Allerdings durften wir nicht eine so lange Zeit miteinander verbringen.
Obwohl wir uns schon 11 Jahre kannten und eigentlich beide wußten, daß wir zusammen gehören, sind zuletzt nur 2 Jahre daraus geworden.
Eine Zeit, sehr intensiv und wunderschön, wie ich es noch nie erlebt habe.
Schon nach einem halben Jahr unseres Zusammenseins kam die Diagnose...KREBS
Die Fragen nach dem Sinn des Lebens und nach dem WARUM habe ich mir auch gestellt, genauso wie Du.
Ich konnte, wollte es nicht begreifen. Hatte ich doch den Mann gefunden, mit dem ich alt werden wollte, den ich so sehr liebte.
Das Schicksal fragt nicht nach unseren Wünschen und später dann habe ich mir gesagt, daß es einen Sinn geben muß.
Vielleicht werde ich ihn irgendwann begreifen.

Als ich meinen Mann in den letzten Minuten seines Lebens in den Armen hielt, habe ich ihm seine Ruhe, seinen Frieden und die Erlösung von diesen furchtbaren Schmerzen gegönnt.
Manchmal war es einfach nicht mit anzusehen, wie er litt.
Und auch da war ich machtlos, konnte ihm nicht helfen, konnte ihn nicht von seinen Schmerzen befreien.
An einen Freitod habe ich nicht gedacht, obwohl ich in der ersten Zeit oftmals den Wunsch geäußert habe, bei ihm zu sein und dieses Gefühl war äußerst stark.
Doch es gibt in erster Linie noch 2 Menschen, die mich brauchen, denen ich sehr weh tun würde, die unendlich leiden würden, hätte ich meinem Leben ein Ende gemacht.
Das sind meine beiden Kinder, die mir in der schlimmsten Zeit und auch noch heute, sehr geholfen haben.
Ich weiß nicht, ob Du kinder hast. Aber mit Sicherheit gibt es mindestens einen Menschen, der Dich braucht.
Es ist bei mir immer noch nicht vorbei, Armin, auch jetzt noch nicht. Es gibt ständig Situationen, da kommt die Erinnerung, hart drastisch, dann laufen die Tränen.

Manchmal frage ich mich, ob dieses Leid und die Trauer nicht auch sehr egoistisch ist.
Wenn ich bildlich meinen Lebensgefährten vor mir sehe, wie sehr er unter diesen Schmerzen und überhaupt mit dem Bewußtsein, Krebs zu haben und sterben zu müssen, gelitten hat, kommen mir schon einmal solche Gedanken.

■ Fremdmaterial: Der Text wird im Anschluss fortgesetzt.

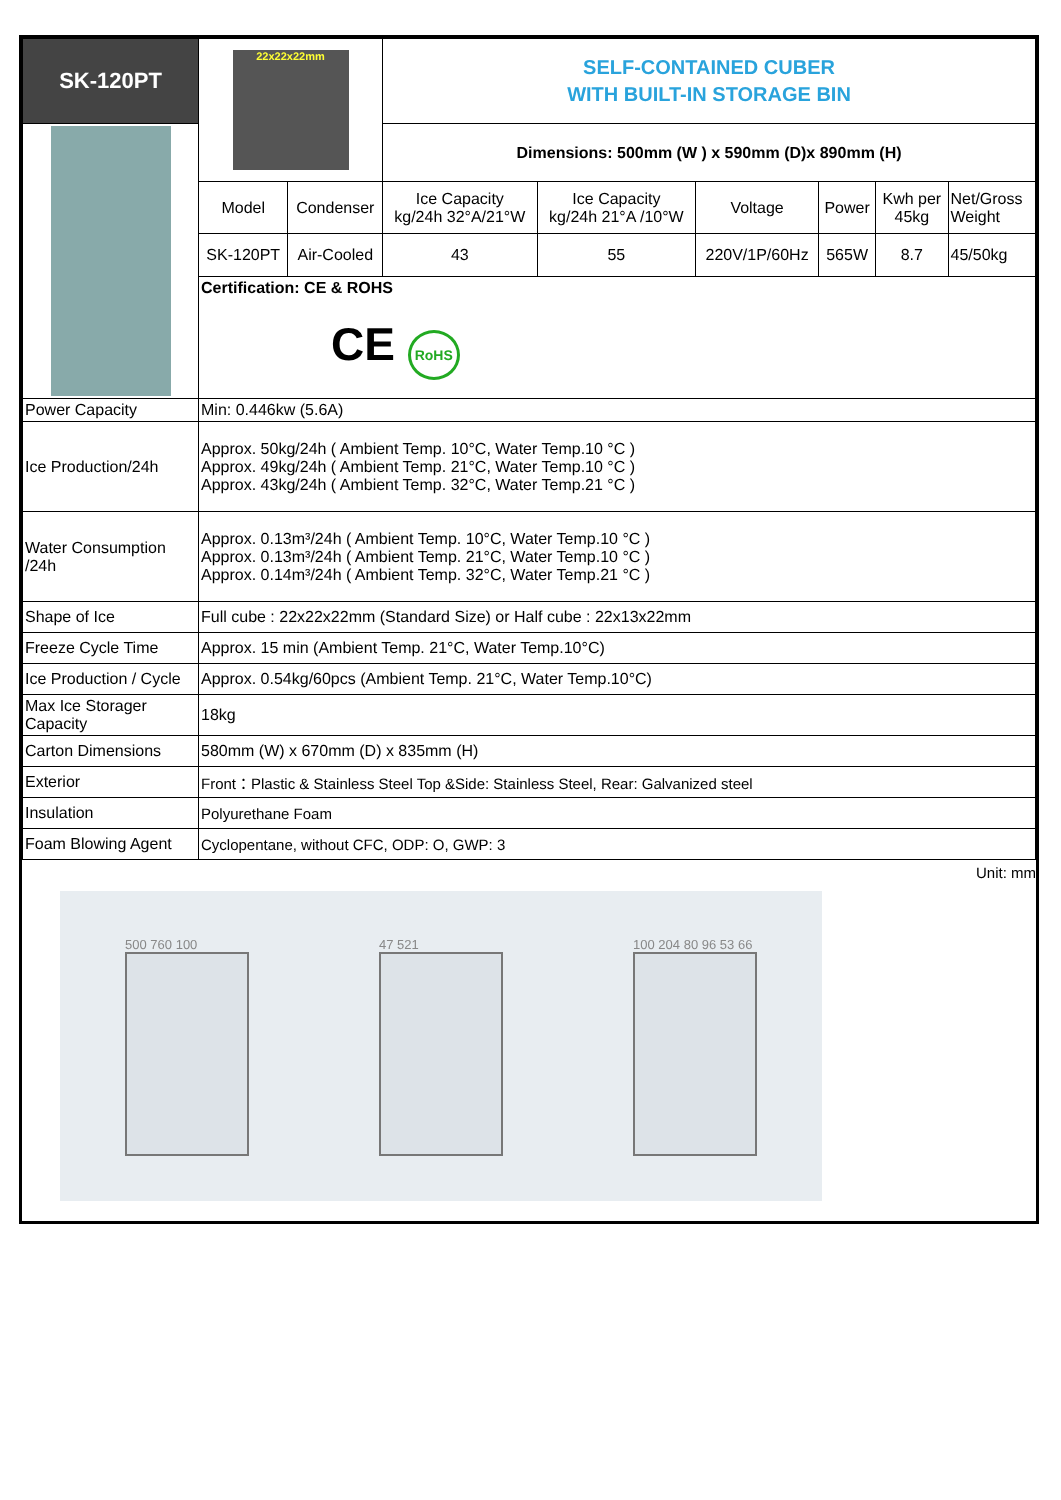| SK-120PT | 22x22x22mm | | SELF-CONTAINED CUBER WITH BUILT-IN STORAGE BIN | | | | | |
| | | | Dimensions: 500mm (W ) x 590mm (D)x 890mm (H) | | | | | |
| | Model | Condenser | Ice Capacity kg/24h 32°A/21°W | Ice Capacity kg/24h 21°A /10°W | Voltage | Power | Kwh per 45kg | Net/Gross Weight |
| | SK-120PT | Air-Cooled | 43 | 55 | 220V/1P/60Hz | 565W | 8.7 | 45/50kg |
| | Certification: CE & ROHS CE RoHS | | | | | | | |
| Power Capacity | Min: 0.446kw (5.6A) | | | | | | | |
| Ice Production/24h | Approx. 50kg/24h ( Ambient Temp. 10°C, Water Temp.10 °C ) Approx. 49kg/24h ( Ambient Temp. 21°C, Water Temp.10 °C ) Approx. 43kg/24h ( Ambient Temp. 32°C, Water Temp.21 °C ) | | | | | | | |
| Water Consumption /24h | Approx. 0.13m³/24h ( Ambient Temp. 10°C, Water Temp.10 °C ) Approx. 0.13m³/24h ( Ambient Temp. 21°C, Water Temp.10 °C ) Approx. 0.14m³/24h ( Ambient Temp. 32°C, Water Temp.21 °C ) | | | | | | | |
| Shape of Ice | Full cube : 22x22x22mm (Standard Size) or Half cube : 22x13x22mm | | | | | | | |
| Freeze Cycle Time | Approx. 15 min (Ambient Temp. 21°C, Water Temp.10°C) | | | | | | | |
| Ice Production / Cycle | Approx. 0.54kg/60pcs (Ambient Temp. 21°C, Water Temp.10°C) | | | | | | | |
| Max Ice Storager Capacity | 18kg | | | | | | | |
| Carton Dimensions | 580mm (W) x 670mm (D) x 835mm (H) | | | | | | | |
| Exterior | Front：Plastic & Stainless Steel Top &Side: Stainless Steel, Rear: Galvanized steel | | | | | | | |
| Insulation | Polyurethane Foam | | | | | | | |
| Foam Blowing Agent | Cyclopentane, without CFC, ODP: O, GWP: 3 | | | | | | | |
Unit: mm
500 760 100 47 521 100 204 80 96 53 66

Denn im Vergleich zu dem, was er durchmachen mußte und viele andere, Krebserkrankte, die auch hier im Forum schreiben, ist das Leid der Hinterbliebenen ein anderes.

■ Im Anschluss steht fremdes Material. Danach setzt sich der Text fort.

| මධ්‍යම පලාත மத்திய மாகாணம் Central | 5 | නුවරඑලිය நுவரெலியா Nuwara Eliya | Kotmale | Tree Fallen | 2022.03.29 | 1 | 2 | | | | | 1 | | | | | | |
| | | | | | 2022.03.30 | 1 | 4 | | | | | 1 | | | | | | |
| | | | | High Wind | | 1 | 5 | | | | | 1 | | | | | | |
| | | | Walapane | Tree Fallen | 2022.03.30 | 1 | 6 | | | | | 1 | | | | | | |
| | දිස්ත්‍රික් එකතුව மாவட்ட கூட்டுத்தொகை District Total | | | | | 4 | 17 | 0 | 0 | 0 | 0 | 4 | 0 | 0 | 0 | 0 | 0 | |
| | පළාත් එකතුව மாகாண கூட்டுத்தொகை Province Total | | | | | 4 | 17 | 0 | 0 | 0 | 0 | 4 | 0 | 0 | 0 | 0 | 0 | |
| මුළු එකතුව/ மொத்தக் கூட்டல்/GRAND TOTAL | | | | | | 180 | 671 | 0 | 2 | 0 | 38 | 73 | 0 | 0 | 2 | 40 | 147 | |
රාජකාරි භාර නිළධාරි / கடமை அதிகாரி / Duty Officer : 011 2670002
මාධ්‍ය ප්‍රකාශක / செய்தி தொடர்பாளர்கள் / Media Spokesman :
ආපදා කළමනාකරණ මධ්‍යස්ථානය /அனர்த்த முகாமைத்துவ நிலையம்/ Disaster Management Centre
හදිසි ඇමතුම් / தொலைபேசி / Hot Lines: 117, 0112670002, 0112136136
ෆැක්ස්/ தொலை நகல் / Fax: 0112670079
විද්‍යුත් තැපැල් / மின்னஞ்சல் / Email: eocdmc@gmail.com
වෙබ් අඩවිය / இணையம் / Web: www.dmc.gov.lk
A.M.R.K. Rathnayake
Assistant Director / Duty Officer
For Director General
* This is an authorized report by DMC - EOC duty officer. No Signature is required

Ein Leid, von dem wir wissen, daß es irgendwann verblaßt.
Niemand von uns wird seinen liebsten Menschen vergessen, aber irgendwann mit einem Lächeln an eine wunderschöne Zeit zurückdenken.
Soweit bin auch ich noch nicht, Armin, denn die Erinnerung an ihn schmerzt immer noch, aber nicht mehr ganz so häufig.
Ab und zu gelingt mir auch schon einmal ein "Lächeln" und ab und zu gelingt es mir auch, von ihm zu sprechen, zu erzählen, ohne weinen zu müssen.

Ich weiß nicht, ob Du mit dem, was ich geschrieben habe, etwas anfangen kannst.
Es soll ein bißchen Hoffnung für Dich sein, daß "es" weitergeht, mit jedem Tag, mit jeder Woche, immer einen ganz winzig kleinen Schritt nach vorne.
Aber eines ist sicher, Du bist hier nicht allein und kannst Dir alles vom Herzen, von der Seele schreiben, was Dich belastet.
Es wird immer Menschen geben, die Dir antworten, von ihrem eigenen Schicksal erzählen, Dir Mut machen möchten.
Dies habe ich selbst mit einigen lieben Menschen hier im Forum erfahren dürfen und bin ihnen sehr dankbar dafür.